_INSTRUCTIONS TO FOLLOW_
Reproduce the entries below in full and without error.

++++++++

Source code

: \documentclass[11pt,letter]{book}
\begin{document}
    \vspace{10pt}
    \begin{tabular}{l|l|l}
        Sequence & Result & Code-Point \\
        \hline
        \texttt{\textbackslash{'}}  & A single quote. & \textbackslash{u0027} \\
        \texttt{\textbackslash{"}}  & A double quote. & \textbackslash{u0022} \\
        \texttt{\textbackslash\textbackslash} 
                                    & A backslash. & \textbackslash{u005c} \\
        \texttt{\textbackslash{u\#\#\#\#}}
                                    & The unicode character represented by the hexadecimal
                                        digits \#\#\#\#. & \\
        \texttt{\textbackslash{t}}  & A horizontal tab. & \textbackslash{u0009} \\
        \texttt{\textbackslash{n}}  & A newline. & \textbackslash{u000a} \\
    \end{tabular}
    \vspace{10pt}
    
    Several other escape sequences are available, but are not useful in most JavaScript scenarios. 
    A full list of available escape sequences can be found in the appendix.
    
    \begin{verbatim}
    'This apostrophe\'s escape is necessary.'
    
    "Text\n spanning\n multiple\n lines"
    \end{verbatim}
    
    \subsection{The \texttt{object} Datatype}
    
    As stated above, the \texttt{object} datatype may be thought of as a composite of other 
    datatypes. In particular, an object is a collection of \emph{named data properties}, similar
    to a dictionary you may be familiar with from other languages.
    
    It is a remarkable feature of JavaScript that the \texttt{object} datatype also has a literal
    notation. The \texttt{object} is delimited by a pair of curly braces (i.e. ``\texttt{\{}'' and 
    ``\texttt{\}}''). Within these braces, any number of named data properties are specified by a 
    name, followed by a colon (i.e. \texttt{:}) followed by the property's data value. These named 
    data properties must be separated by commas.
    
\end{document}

++++++++

_WRITTEN ANSWER_
Source code

: \documentclass[11pt,letter]{book}
\begin{document}
    \vspace{10pt}
    \begin{tabular}{l|l|l}
        Sequence & Result & Code-Point \\
        \hline
        \texttt{\textbackslash{'}}  & A single quote. & \textbackslash{u0027} \\
        \texttt{\textbackslash{"}}  & A double quote. & \textbackslash{u0022} \\
        \texttt{\textbackslash\textbackslash} 
                                    & A backslash. & \textbackslash{u005c} \\
        \texttt{\textbackslash{u\#\#\#\#}}
                                    & The unicode character represented by the hexadecimal
                                        digits \#\#\#\#. & \\
        \texttt{\textbackslash{t}}  & A horizontal tab. & \textbackslash{u0009} \\
        \texttt{\textbackslash{n}}  & A newline. & \textbackslash{u000a} \\
    \end{tabular}
    \vspace{10pt}
    
    Several other escape sequences are available, but are not useful in most JavaScript scenarios. 
    A full list of available escape sequences can be found in the appendix.
    
    \begin{verbatim}
    'This apostrophe\'s escape is necessary.'
    
    "Text\n spanning\n multiple\n lines"
    \end{verbatim}
    
    \subsection{The \texttt{object} Datatype}
    
    As stated above, the \texttt{object} datatype may be thought of as a composite of other 
    datatypes. In particular, an object is a collection of \emph{named data properties}, similar
    to a dictionary you may be familiar with from other languages.
    
    It is a remarkable feature of JavaScript that the \texttt{object} datatype also has a literal
    notation. The \texttt{object} is delimited by a pair of curly braces (i.e. ``\texttt{\{}'' and 
    ``\texttt{\}}''). Within these braces, any number of named data properties are specified by a 
    name, followed by a colon (i.e. \texttt{:}) followed by the property's data value. These named 
    data properties must be separated by commas.
    
\end{document}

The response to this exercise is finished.